Assigned task: Copy the lines of the records word for word, starting at the line that contains "True or false: SBFL:EXAM" and ending at the line that contains "9/23/16, 9/22/16, 9/26/16", both included. Leave the pictures out of your answer.

Materials provided:
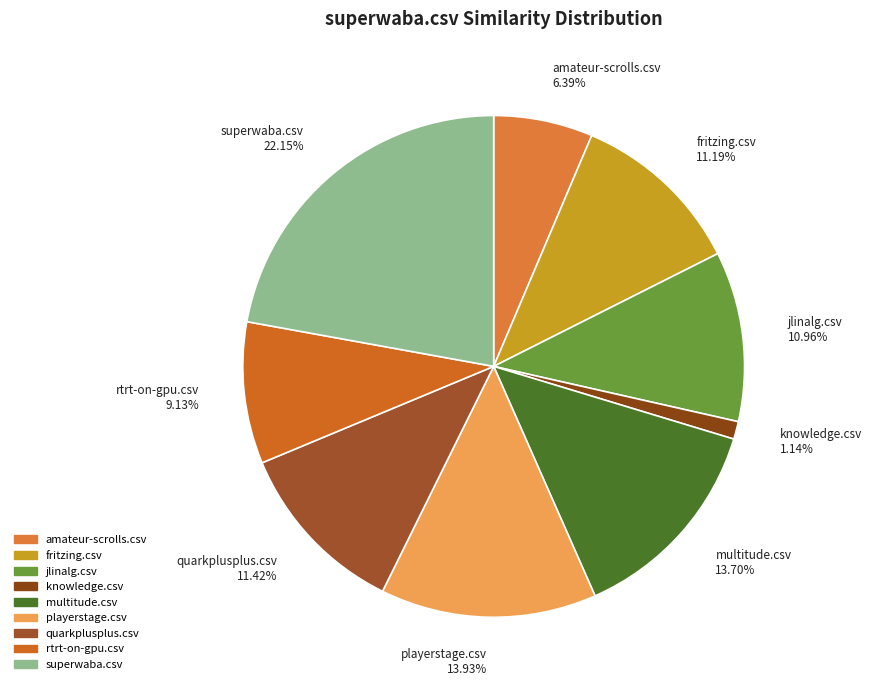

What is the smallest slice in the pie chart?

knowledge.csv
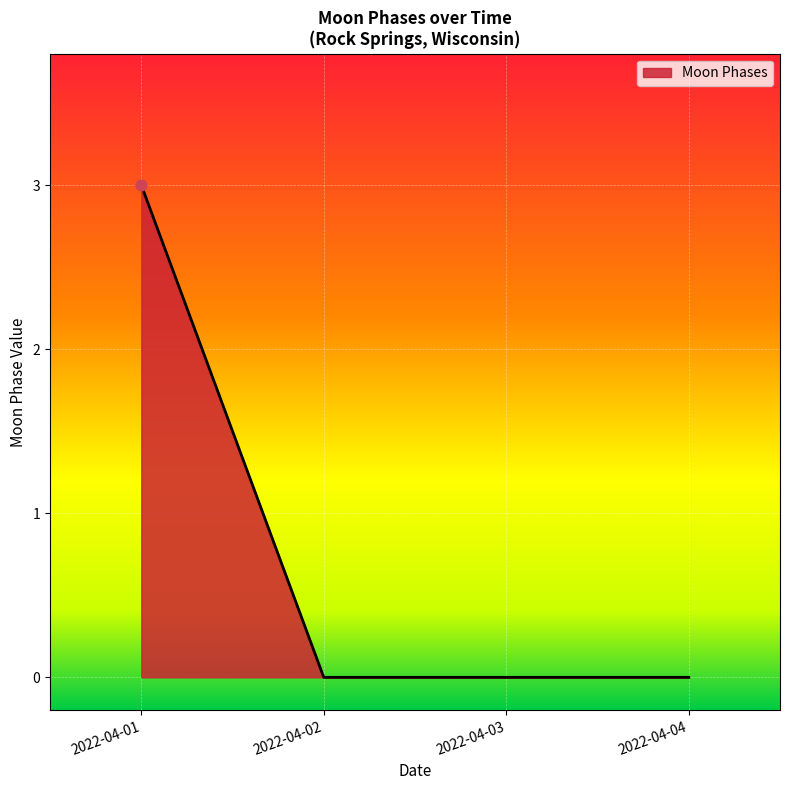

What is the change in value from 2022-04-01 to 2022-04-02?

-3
---
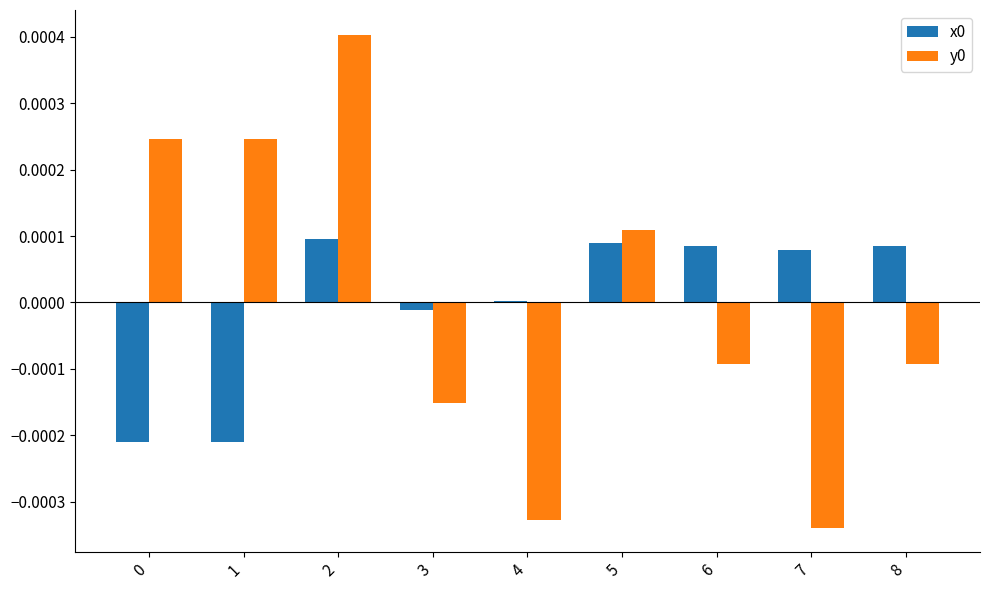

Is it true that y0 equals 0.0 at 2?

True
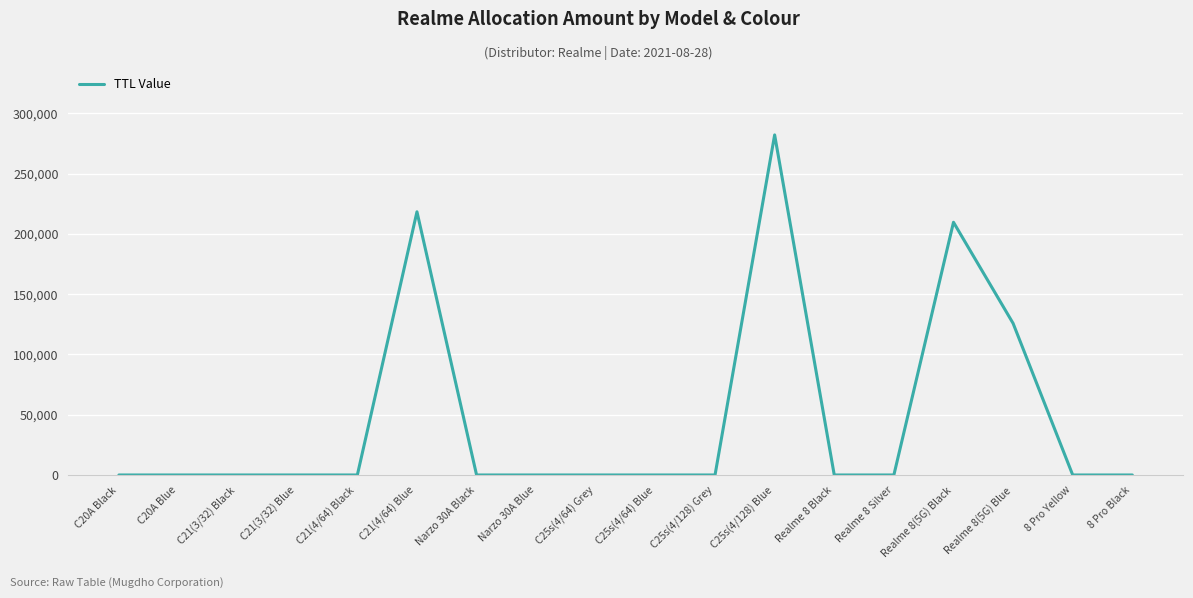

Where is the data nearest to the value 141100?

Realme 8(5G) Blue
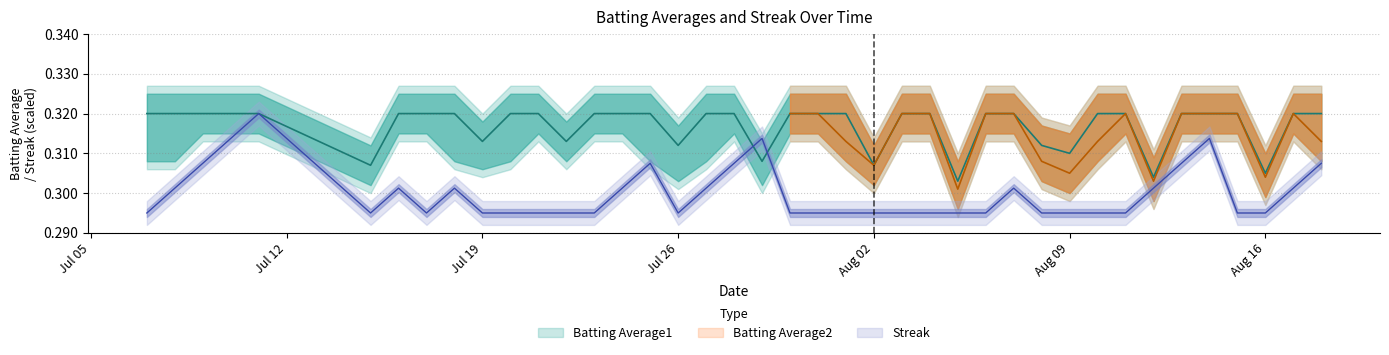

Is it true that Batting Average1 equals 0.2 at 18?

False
...
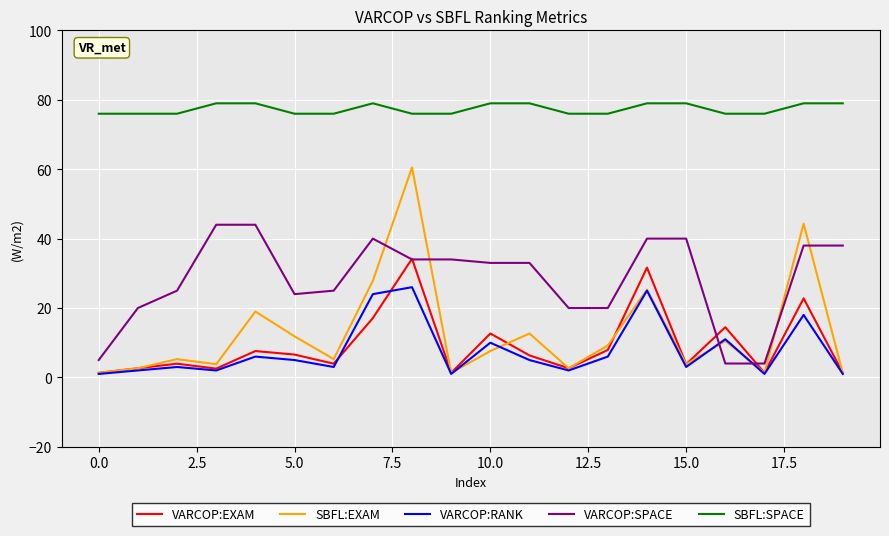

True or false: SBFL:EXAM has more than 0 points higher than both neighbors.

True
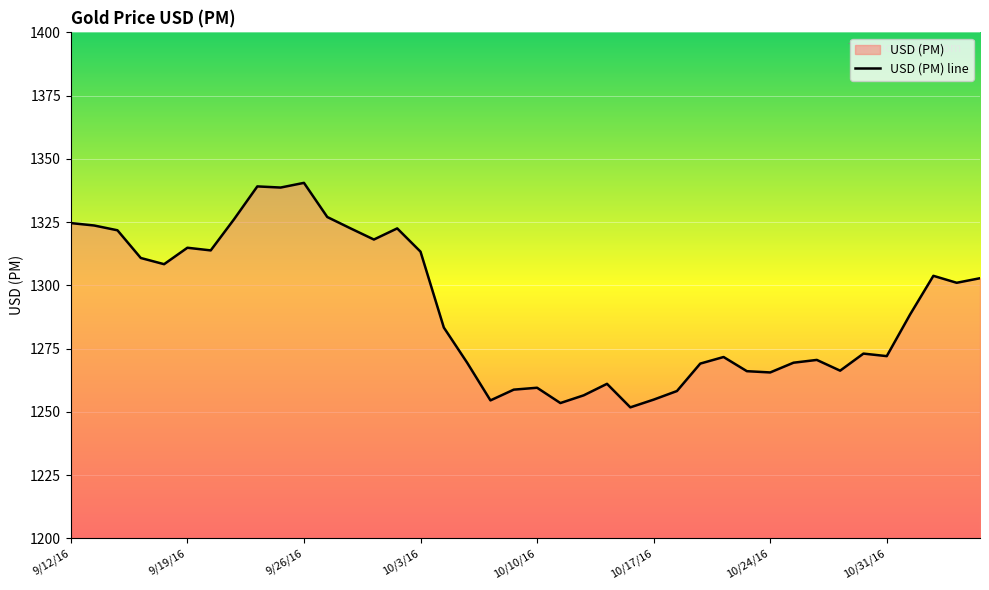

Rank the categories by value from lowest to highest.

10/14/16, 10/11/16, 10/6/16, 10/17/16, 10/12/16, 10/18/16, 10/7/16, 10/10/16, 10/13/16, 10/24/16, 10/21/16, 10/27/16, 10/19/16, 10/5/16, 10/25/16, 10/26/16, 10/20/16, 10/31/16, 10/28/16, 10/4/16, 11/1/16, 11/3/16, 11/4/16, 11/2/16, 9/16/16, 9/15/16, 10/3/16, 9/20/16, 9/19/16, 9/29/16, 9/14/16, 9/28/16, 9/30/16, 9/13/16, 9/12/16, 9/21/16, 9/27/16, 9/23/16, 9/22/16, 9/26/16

Response to this exercise:
True or false: SBFL:EXAM has more than 0 points higher than both neighbors.

True

Rank the categories by value from lowest to highest.

10/14/16, 10/11/16, 10/6/16, 10/17/16, 10/12/16, 10/18/16, 10/7/16, 10/10/16, 10/13/16, 10/24/16, 10/21/16, 10/27/16, 10/19/16, 10/5/16, 10/25/16, 10/26/16, 10/20/16, 10/31/16, 10/28/16, 10/4/16, 11/1/16, 11/3/16, 11/4/16, 11/2/16, 9/16/16, 9/15/16, 10/3/16, 9/20/16, 9/19/16, 9/29/16, 9/14/16, 9/28/16, 9/30/16, 9/13/16, 9/12/16, 9/21/16, 9/27/16, 9/23/16, 9/22/16, 9/26/16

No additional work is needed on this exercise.